Funai quer ampliação da presença do Exército na região

Outra conquista do líder Ashaninka, em sua peregrinação pela capital federal, foi o envio de um ofício do presidente da Funai, Mércio Gomes, ao ministro da Justiça, Márcio Thomaz Bastos, dando ciência aos fatos graves naquela região de fronteira do país e sugerindo ações que devam ser colocadas em prática, de imediato, para evitar a continuidade das ameaças aos índios e à destruição de sua floresta.
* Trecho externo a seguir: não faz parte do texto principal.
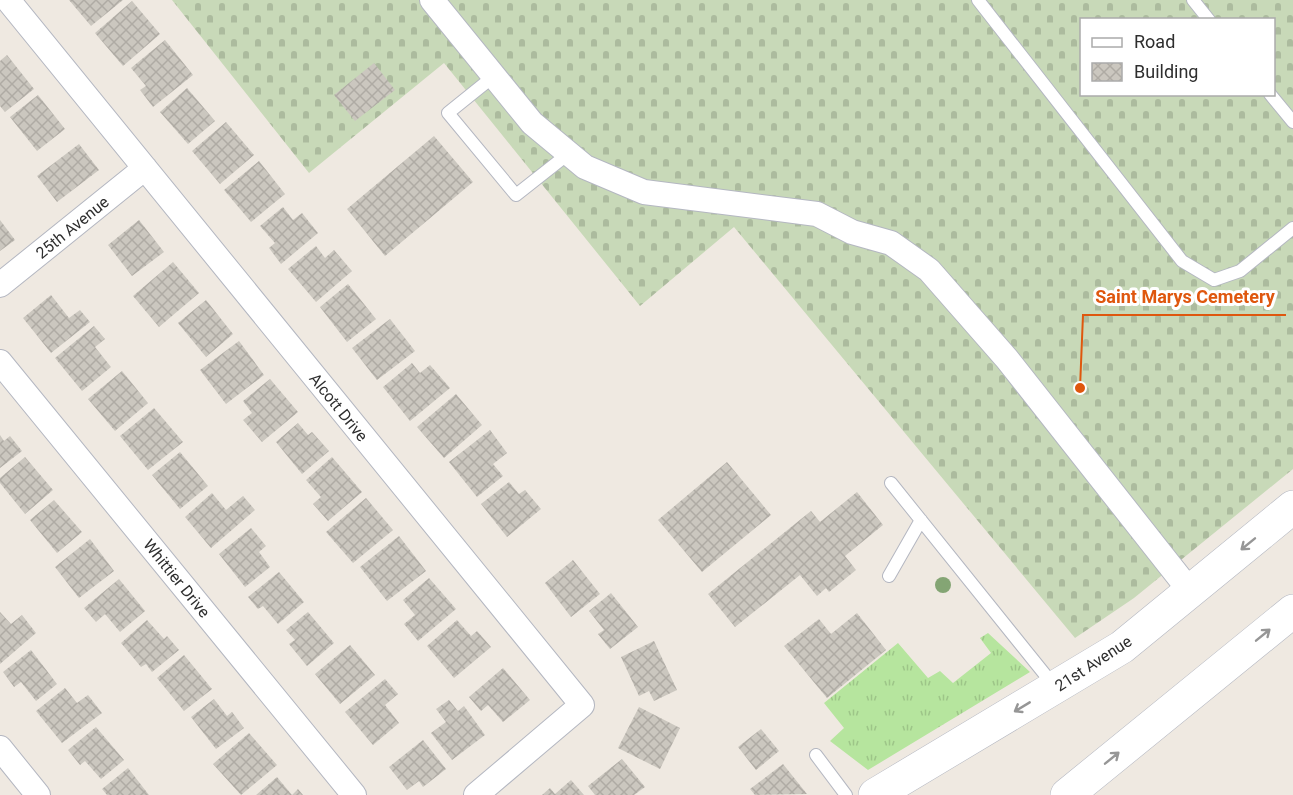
<svg xmlns="http://www.w3.org/2000/svg" width="1293" height="795" font-family="Roboto,sans-serif">
	<style>
		.grass { fill: url(#grass-tufts) }
		.cemetery { fill: url(#cemetery-stones); fill-rule: evenodd }
		.building { fill: url(#building-cross-hatch) }
		.lines { fill: none; stroke-linecap: round; stroke-linejoin: round }
		.lane-casing { stroke: #b4b7c1; stroke-width: 14 }
		.street-casing { stroke: #b4b7c1; stroke-width: 26 }
		.secondary-casing { stroke: #b4b7c1; stroke-width: 34 }
		.lane { stroke: #fff; stroke-width: 12 }
		.street { stroke: #fff; stroke-width: 24 }
		.secondary { stroke: #fff; stroke-width: 33 }
		.tree { fill: #84a574 }
		.oneway { stroke: #969696 }
		.labels { text-anchor: middle; stroke-width: 6; stroke-linejoin: round; paint-order: stroke }
		.street-label { font-size: 16px; fill: #2e2e2e; stroke: #fff }
		.leader { fill: none; stroke: #df570e; stroke-width: 2 }
		.callout-dot { fill: #df570e; stroke: #fff; stroke-width: 2 }
		.callout-label { font-size: 18px; text-anchor: middle; font-weight: bold; fill: #df570e; stroke: #fff; stroke-width: 6; stroke-linejoin: round; paint-order: stroke }
	</style>
	<defs>
		<pattern id="grass-tufts" width="24" height="20" patternUnits="userSpaceOnUse" patternTransform="scale(1.5)"><rect width="24" height="20" fill="#b6e59e"/><path d="M3 7l-1-3M5 7V3M7 7l1-3M15 17l-1-3M17 17v-4M19 17l1-3" fill="none" stroke="#9dc588"/></pattern>
		<pattern id="cemetery-stones" width="16" height="16" patternUnits="userSpaceOnUse" patternTransform="scale(1.5)"><rect width="16" height="16" fill="#c8d9b8"/><path d="M2 7V4a2 2 0 0 1 4 0v3zM10 15v-3a2 2 0 0 1 4 0v3z" fill="#acbb9e"/></pattern>
		<pattern id="building-cross-hatch" width="8" height="8" patternUnits="userSpaceOnUse" patternTransform="scale(1.5)"><rect width="8" height="8" fill="#cbc7bf"/><path d="M0 0l8 8M0 8l8-8" fill="none" stroke="#afaba4"/></pattern>
	</defs>
	<rect width="100%" height="100%" fill="#efe9e1"/>
	<path class="grass" d="M988,633L1030,672L868,770L830,741L844,728L824,703L898,643L928,678L940,671L953,683L991,653L980,638Z"/>
	<path class="cemetery" d="M172,0H1293V469L1134,598L1075,638L734,227L640,306L444,63L309,173ZM1082,20H1274V94H1082Z"/>
	<path class="building" d="M69,0H123L91,26Z
		M132,1L160,34L123,66L95,33Z
		M165,40L193,75L153,107L140,90L146,86L131,68Z
		M7,55L34,89L5,112L0,106V61Z
		M374,63L395,90L355,121L334,95Z
		M187,88L215,121L188,144L160,112Z
		M38,95L65,129L37,151L10,117Z
		M226,122L254,155L220,184L192,151Z
		M434,136L473,182L385,256L347,209Z
		M79,144L99,170L57,202L37,176Z
		M259,161L285,194L251,222L224,190Z
		M283,207L293,220L302,213L318,233L281,264L269,248L275,243L260,226Z
		M0,220L15,240L0,251Z
		M139,220L164,252L132,276L108,245Z
		M316,246L325,258L334,250L352,271L316,302L288,269Z
		M173,262L199,293L159,327L133,296Z
		M348,284L376,319L347,342L320,307Z
		M51,295L69,318L80,310L90,322L51,353L23,318Z
		M206,300L233,334L206,357L178,323Z
		M390,319L415,351L377,380L352,348Z
		M94,326L105,339L95,347L111,367L82,391L55,358Z
		M239,341L264,375L226,404L200,370Z
		M412,363L420,373L430,365L450,388L410,421L383,387Z
		M122,371L148,403L115,431L88,399Z
		M270,379L298,412L262,442L243,420L252,413L243,401Z
		M456,394L482,425L444,458L417,427Z
		M154,408L183,442L148,470L120,436Z
		M298,423L308,435L312,432L329,451L302,474L276,442Z
		M490,430L507,453L493,464L503,476L477,497L449,462Z
		M0,435L4,441L10,436L22,451L0,468Z
		M180,452L208,486L180,509L152,475Z
		M25,457L53,490L25,514L0,483V478Z
		M332,457L362,492L328,521L313,504L321,497L306,480Z
		M727,462L771,515L702,572L658,520Z
		M509,482L519,494L525,490L541,509L507,537L481,504Z
		M857,492L883,525L845,556L856,570L829,592L826,588L817,596L800,575L735,627L708,594L811,511L820,522Z
		M212,493L226,510L243,496L255,510L211,548L185,517Z
		M366,498L393,530L353,563L326,532Z
		M54,500L82,532L57,553L30,520Z
		M251,528L266,546L259,552L270,567L245,587L219,554Z
		M399,536L426,571L387,601L360,567Z
		M90,539L114,571L79,598L55,567Z
		M573,560L600,594L571,617L545,583Z
		M279,572L304,602L278,624L263,606L258,609L248,597Z
		M429,578L456,609L418,641L404,624L415,615L403,600Z
		M119,579L145,611L120,632L105,614L96,622L84,608Z
		M611,593L638,627L610,649L598,634L604,630L589,611Z
		M0,612L11,624L22,615L36,633L0,664Z
		M308,612L334,643L307,666L289,644L295,640L286,630Z
		M857,613L886,650L827,698L784,646L819,619L831,634Z
		M147,620L164,639L167,636L179,650L152,672L146,664L141,667L121,643Z
		M457,620L471,636L477,631L491,647L454,678L427,646Z
		M654,641L677,690L654,701L649,691L639,696L621,657Z
		M350,645L375,675L340,704L315,674Z
		M31,650L57,684L36,701L21,682L14,687L3,672Z
		M184,655L212,689L184,711L157,678Z
		M503,668L530,700L503,722L488,705L481,711L469,697Z
		M385,679L398,694L385,705L399,723L373,745L345,712Z
		M65,688L77,703L88,695L102,713L62,743L36,711Z
		M214,699L227,716L232,712L244,728L216,749L191,717Z
		M449,700L458,711L464,706L485,735L452,760L431,733L446,722L436,709Z
		M639,707L680,728L660,769L618,748Z
		M96,727L124,760L101,779L85,761L80,765L68,750Z
		M761,729L779,751L756,770L738,747Z
		M249,733L277,765L241,795L213,764Z
		M423,740L446,769L423,787L419,781L407,790L389,767Z
		M622,759L645,787L634,795H595L588,786Z
		M783,764L807,794L755,795L750,789Z
		M128,768L149,795H107L102,789Z
		M277,777L292,795L298,789L303,795H256Z
		M571,780L584,795H542L550,788L555,794Z"/>
	<g class="lines">
		<g class="lane-casing">
			<path id="lane" d="M978,0L1182,261L1214,280L1240,271L1293,228
				M1193,0L1209,20
				M494,76L448,113L516,195L568,154
				M1270,94L1293,122
				M891,483L1055,687
				M889,576L921,520
				M816,755L846,795"/>
		</g>
		<g class="street-casing">
			<path id="street" d="M8,0L582,705L476,795
				M432,0L532,123L585,167L644,192L817,214L852,232L891,243L929,270L1007,359L1190,591
				M0,285L145,168
				M0,362L354,795
				M0,748L38,795"/>
		</g>
		<g class="secondary-casing">
			<path id="secondary" d="M875,795L1122,647L1293,507
				M1067,795L1293,611"/>
		</g>
		<use href="#lane" class="lane"/>
		<use href="#street" class="street"/>
		<use href="#secondary" class="secondary"/>
	</g>
	<circle class="tree" cx="943" cy="585" r="8"/>
	<defs><path id="oneway-shaft" d="M-6 0H5M1.5-3L5.5 0L1.5 3" fill="none" stroke-width="1.6" stroke-linecap="round" stroke-linejoin="round" transform="scale(1.5)"/></defs>
	<g class="oneway">
		<use href="#oneway-shaft" transform="translate(1248 544) rotate(141)"/>
		<use href="#oneway-shaft" transform="translate(1263 635) rotate(-39)"/>
		<use href="#oneway-shaft" transform="translate(1022 707) rotate(149)"/>
		<use href="#oneway-shaft" transform="translate(1112 758) rotate(-39)"/>
	</g>
	<g class="labels">
		<g class="street-label">
			<text transform="translate(72 227) rotate(-39)" y="6">25th Avenue</text>
			<text transform="translate(339 407) rotate(51)" y="6">Alcott Drive</text>
			<text transform="translate(177 578) rotate(51)" y="6">Whittier Drive</text>
			<text transform="translate(1093 663) rotate(-33)" y="6">21st Avenue</text>
		</g>
	</g>
	<path class="leader" d="M1080 388L1083 315H1286"/>
	<circle class="callout-dot" cx="1080" cy="388" r="6"/>
	<g class="callout-label">
		<text x="1185" y="303">Saint Marys Cemetery</text>
	</g>
	<rect x="1080" y="18" width="195" height="78" fill="#ffffff" stroke="#ababab" stroke-width="1.5"/>
	<rect x="1092" y="38" width="30" height="9" fill="#ffffff" stroke="#ababab" stroke-width="1.5"/>
	<text x="1134" y="48" font-size="18" fill="#2e2e2e">Road</text>
	<rect x="1092" y="63" width="30" height="18" fill="url(#building-cross-hatch)" stroke="#ababab" stroke-width="1.5"/>
	<text x="1134" y="78" font-size="18" fill="#2e2e2e">Building</text>
</svg>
O presidente da Funai sugeriu ao ministro da Justiça que ele determine à Polícia Federal fazer uma fiscalização imediata naquela fronteira do Acre com o Peru, "no intuito de se coibir, de forma definitiva, as ações daquela empresa peruana contra o patrimônio indígena Ashaninka e contra a soberania nacional".

Em seu ofício ao ministro, o presidente da Funai também sugere ao ministro que dê conhecimento dos fatos aos ministros da Defesa e das Relações Exteriores "para tomarem as providências cabíveis". Entre as providências, Mércio Gomes indica que seja reforçado o grupamento do Exército na cidade de Marechal Thaumaturgo, onde se situa a terra indígena, e que seja feito o devido entendimento diplomático com representantes do governo peruano "para o estabelecimento de unidades de conservação ambiental e terras indígenas destinados a povos indígenas isolados que perambulam ao longo da fronteira internacional entre os dois países".

O líder Ashaninka deixou Brasília no final de semana convicto que cumpriu o seu papel de alertar aos principais ministérios e outros órgãos encarregados da segurança nacional, do meio ambiente e dos direitos humanos, de que, se nada for feito pelo governo brasileiro, aquela região de fronteira poderá se transformar, dentro em breve, numa das mais conflituosas da Amazônia. Bem no clima de faroeste que o governo federal vem tentando desarticular atualmente na região chamada de Cabeça do Cachorro, no Sul do Pará, onde madeireiros, fazendeiros e outros empresários vêm matando e torturando pequenos agricultores e índios em plena luz do dia a muitos anos.